## TEXT EXTRACT
════

The Heroines

Jan Douglas Kelty

is honored with a Brick from Kathryn Nelson.


Dear Mom,
Knowing has always been important to you.
From our earliest years, we remember you always with books - big, fat books and weekly trips to the library. You didn't leisurely stroll through silly little romances. You sucked the life out of thick, important volumes. Your daughters' young eyes saw that learning and thinking and knowing was important. We imagined that these things would be expected of us as we became women, too.
Through our adolescence, you chose to know our lives, not dictate them. You probably learned more in those times than you ever wanted to, but you never shut us out. Our friends fond memories of those years, include you sitting at the kitchen table for coffee and conversation. We talked and listened. We shared our dreams, fears, opinions and observations. You dared to know much more than most girls' mothers.
You insisted upon and assisted us as we completed our degrees. Then you went back to school, to WSU. You needed to know that you, too, could graduate from college. You needed to know that you could complete the dream that marriage and motherhood interrupted.

════

## DATA ENTRIES
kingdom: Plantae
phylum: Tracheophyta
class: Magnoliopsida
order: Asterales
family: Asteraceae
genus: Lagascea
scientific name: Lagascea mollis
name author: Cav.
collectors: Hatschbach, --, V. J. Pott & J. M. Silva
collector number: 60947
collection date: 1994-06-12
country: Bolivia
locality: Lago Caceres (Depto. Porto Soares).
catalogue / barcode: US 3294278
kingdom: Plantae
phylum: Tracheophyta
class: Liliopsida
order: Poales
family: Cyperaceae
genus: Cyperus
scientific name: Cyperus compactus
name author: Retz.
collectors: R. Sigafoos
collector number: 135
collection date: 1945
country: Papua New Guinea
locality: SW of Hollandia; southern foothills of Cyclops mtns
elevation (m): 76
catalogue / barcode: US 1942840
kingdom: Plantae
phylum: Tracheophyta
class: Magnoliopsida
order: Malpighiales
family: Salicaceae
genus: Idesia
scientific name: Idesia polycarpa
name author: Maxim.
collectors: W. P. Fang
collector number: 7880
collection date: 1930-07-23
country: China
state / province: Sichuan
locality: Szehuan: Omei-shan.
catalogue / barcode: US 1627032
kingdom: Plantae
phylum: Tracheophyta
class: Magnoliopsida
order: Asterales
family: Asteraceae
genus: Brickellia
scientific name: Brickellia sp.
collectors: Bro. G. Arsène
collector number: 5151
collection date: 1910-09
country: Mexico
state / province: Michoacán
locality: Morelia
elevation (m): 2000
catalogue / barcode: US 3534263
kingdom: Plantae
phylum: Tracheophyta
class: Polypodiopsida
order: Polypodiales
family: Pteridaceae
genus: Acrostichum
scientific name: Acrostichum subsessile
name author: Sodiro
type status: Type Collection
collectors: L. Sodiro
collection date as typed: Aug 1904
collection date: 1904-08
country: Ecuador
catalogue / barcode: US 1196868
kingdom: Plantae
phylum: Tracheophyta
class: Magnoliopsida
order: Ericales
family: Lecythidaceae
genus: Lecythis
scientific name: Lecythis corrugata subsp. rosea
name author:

════

## JOB A
Quote the stretch of the brick dedication letter from "Through our adolescence, you" through "and motherhood interrupted.".
## JOB B
According to the brick dedication letter, why did the mother go back to school at WSU?
The records are separate material and have no connection to the brick dedication letter.

## COMPLETE RESPONSE A
Through our adolescence, you chose to know our lives, not dictate them. You probably learned more in those times than you ever wanted to, but you never shut us out. Our friends fond memories of those years, include you sitting at the kitchen table for coffee and conversation. We talked and listened. We shared our dreams, fears, opinions and observations. You dared to know much more than most girls' mothers.
You insisted upon and assisted us as we completed our degrees. Then you went back to school, to WSU. You needed to know that you, too, could graduate from college. You needed to know that you could complete the dream that marriage and motherhood interrupted.

## COMPLETE RESPONSE B
She needed to know that she, too, could graduate from college. She also needed to know that she could complete the dream that marriage and motherhood had interrupted.